Fussell’s tome is hardly modest.

But the passage of The Great War that sticks with me is not its most sweeping; indeed, it concerns flowers. Poppies, to be specific. As Fussell notes, these blood-red blooms had attained a “ripe traditional symbolism in English writing” (including an association with homoeroticism) by the time Archduke Ferdinand was assassinated in 1914. Poppies have long stood in for sleep, oblivion, and death. Conveniently enough, poppies also proliferate in the fields of Flanders where many thousands of World War I soldiers died, as described so famously in John McCrae’s “In Flanders Fields” (a poem that Fussell delightfully skewers for its flat propagandism).

It’s hardly surprising, then, that poppies became a symbol for World War I casualties, and Fussell is more accepting of works that deploy the flower’s literary power with some subtlety. Poppies are appropriately blood-colored; they are supposedly fed by the dead bodies buried beneath them; in Isaac Rosenberg’s “Break of Day in the Trenches” — the greatest World War I poem, in Fussell’s view — poppies’ “roots are in man’s veins.”

Fussell writes: “Pastoral has always been a favored mode for elegy, whether general or personal, because pastoral contains perennial flowers, and perennials betoken immortality.”

For all his excellent poppy work, Fussell never alights on a specific aspect of the flower that, for me, pinpoints the incomprehensibility of an end like Marina Keegan’s (Fussell’s death, at 88, is easier to understand than hers at 22). I didn’t know Keegan, but can’t stop feeling sad about her death.

So, poppies: I have to report an experience I had while studying abroad in France during college. I lived in a small medieval city surrounded by Cezanne-scapes of lime cliffs, olive groves, vineyards — the Provencal works. Walks to the countryside became a daily ritual. In May, the poppies bloomed gorgeously, and I giddily plucked a bouquet to take back to my apartment. But by the time I reached town, the spaghetti-thin poppy stems drooped over my fingers; the once-red poppy petals had shriveled to black. Poppies, as it happens, can’t be transported.

To put it another way, I couldn’t have poppies on my own terms. I had to go to them, and should have left them where they were. Death remains in the poppy fields, away from the homes to which we inevitably return, impossible to assimilate in our minds.

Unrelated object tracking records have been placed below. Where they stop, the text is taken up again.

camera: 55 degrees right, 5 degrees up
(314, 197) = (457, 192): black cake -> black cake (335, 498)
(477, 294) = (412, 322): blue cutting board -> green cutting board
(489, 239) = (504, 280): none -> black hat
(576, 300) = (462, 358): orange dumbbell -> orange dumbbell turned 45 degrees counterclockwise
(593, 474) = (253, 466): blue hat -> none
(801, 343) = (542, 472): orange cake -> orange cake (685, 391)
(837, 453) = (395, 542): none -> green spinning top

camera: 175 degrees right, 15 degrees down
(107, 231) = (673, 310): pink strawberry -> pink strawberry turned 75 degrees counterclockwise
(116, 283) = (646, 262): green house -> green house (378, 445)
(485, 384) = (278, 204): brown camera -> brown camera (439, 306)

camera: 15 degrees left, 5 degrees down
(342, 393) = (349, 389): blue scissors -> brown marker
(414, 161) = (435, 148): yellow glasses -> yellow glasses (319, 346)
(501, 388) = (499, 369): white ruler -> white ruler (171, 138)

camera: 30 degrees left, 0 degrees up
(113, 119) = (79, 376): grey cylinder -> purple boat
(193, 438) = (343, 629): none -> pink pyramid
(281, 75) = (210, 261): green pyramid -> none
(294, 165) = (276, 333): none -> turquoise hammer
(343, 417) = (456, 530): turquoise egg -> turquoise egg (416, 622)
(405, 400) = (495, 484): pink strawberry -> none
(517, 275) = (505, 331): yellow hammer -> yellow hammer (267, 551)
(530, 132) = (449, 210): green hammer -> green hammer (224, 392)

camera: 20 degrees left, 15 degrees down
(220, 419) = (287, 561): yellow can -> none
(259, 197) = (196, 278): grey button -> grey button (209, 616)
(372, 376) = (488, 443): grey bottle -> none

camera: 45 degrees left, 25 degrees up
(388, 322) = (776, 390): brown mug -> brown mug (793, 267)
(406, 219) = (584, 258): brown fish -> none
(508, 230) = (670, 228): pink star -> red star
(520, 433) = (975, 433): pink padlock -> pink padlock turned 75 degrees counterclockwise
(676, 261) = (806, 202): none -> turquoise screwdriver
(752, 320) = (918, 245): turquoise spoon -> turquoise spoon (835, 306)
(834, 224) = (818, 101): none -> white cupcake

There is no “understanding” the death of Keegan, which captured national attention due to its timing and to Keegan’s remarkable accomplishments, including her commencement column.  Her evident talent suggests we would all have been reading her stories and books on short order (indeed, I read and shared her November 2011 New York Times article). There is no salve, though, in pondering what Keegan’s life might have been; there is only the acknowledgment of a lack.

(“Captured national attention” — “remarkable accomplishments” — “evident talent” — “short order” — precisely, Fussell might say: when trying to describe the unimaginable, bald cliché sometimes seems like the only option.)